*Extrait du texte*:
_ _ _ _

Pour l'hommage qui se rend à Jean Amblard, aucun lieu n'aurait pu être mieux choisi que celui-ci, où se développe son œuvre la plus connue, où entourée de ces frises monumentales qui sont comme le portrait de l'artiste, sa voix se mêle à nos propos et très haut et très fort, dit ce que furent nos maquis ici résumés par l'image d'un maquis d'Auvergne où le peintre fut acteur et témoin.
C'est fin 1945 que l'État commanda à Jean Amblard la décoration d'un panneau destiné à orner le hall du théâtre de Saint-Denis. La Municipalité décidait alors de transformer cette commande en votant un supplément de crédit à celui de l'État afin de décorer les murs de la salle du Conseil de vastes peintures qui témoigneraient de l'action de ceux qui sauvèrent l'honneur de la Nation profanée.
Jean choisit de peindre ces scènes où des jeunes gens montent la garde, saluent les couleurs, dans ces forêts qu'il connaissait depuis l'enfance, où pour le combat suprême il était venu rejoindre les siens, lui ce petit-fils de paysans qui depuis toujours, d'âge en âge sur les mêmes lieux, avaient vécu sur ces terres qui l'avaient vu naître.

_ _ _ _

[Enregistrements tirés d'un jeu de données]

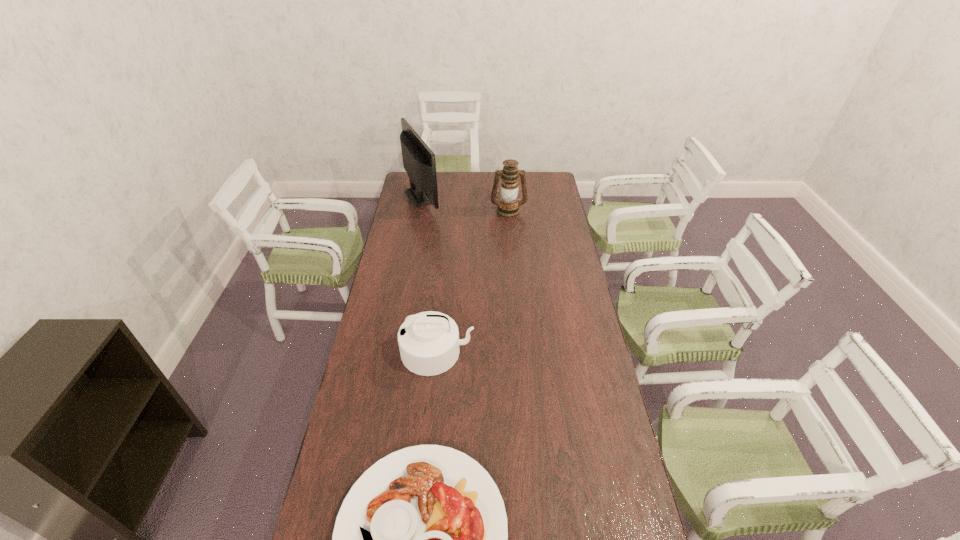
Identify the location of object at the far left corner. This screenshot has height=540, width=960. click(x=419, y=162).

Find the location of `free space at the far edge of the desktop`. free space at the far edge of the desktop is located at coordinates (437, 176).

Where is `free region at the left edge of the desktop`? The width and height of the screenshot is (960, 540). free region at the left edge of the desktop is located at coordinates (383, 266).

You are a GUI agent. You are given a task and a screenshot of the screen. Output one action in this format:
    pyautogui.click(x=<x>, y=<y>)
    Task: Click on the vacant space at the right edge of the desktop
    This screenshot has height=540, width=960.
    Given the screenshot: What is the action you would take?
    pyautogui.click(x=531, y=202)

Image resolution: width=960 pixels, height=540 pixels. Find the location of `vacant area at the far left corner`. vacant area at the far left corner is located at coordinates (407, 174).

This screenshot has height=540, width=960. In the image, there is a desktop. In order to click on vacant region at the far right corner in this screenshot , I will do `click(531, 188)`.

This screenshot has height=540, width=960. In order to click on free space between the lantern and the computer monitor in this screenshot , I will do `click(466, 203)`.

Identify the location of free space between the second tallest object and the third farthest object. This screenshot has height=540, width=960. (473, 281).

Where is `vacant space that is in between the tallest object and the kettle`? This screenshot has width=960, height=540. vacant space that is in between the tallest object and the kettle is located at coordinates (430, 274).

Locate an element on the screen. This screenshot has width=960, height=540. free space between the kettle and the tallest object is located at coordinates (430, 274).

_ _ _ _

*Selon les informations*:
a) Dans le texte sur Jean Amblard, où devait être placé le panneau que l'État lui avait commandé ?
b) Reproduisez tout le passage du texte sur Jean Amblard, depuis « Jean choisit de » jusqu'à « l'avaient vu naître. ».
Ces enregistrements n'ont aucun rapport avec le texte.

*Réponses successives*:
a) Dans le hall du théâtre de Saint-Denis.

b)
Jean choisit de peindre ces scènes où des jeunes gens montent la garde, saluent les couleurs, dans ces forêts qu'il connaissait depuis l'enfance, où pour le combat suprême il était venu rejoindre les siens, lui ce petit-fils de paysans qui depuis toujours, d'âge en âge sur les mêmes lieux, avaient vécu sur ces terres qui l'avaient vu naître.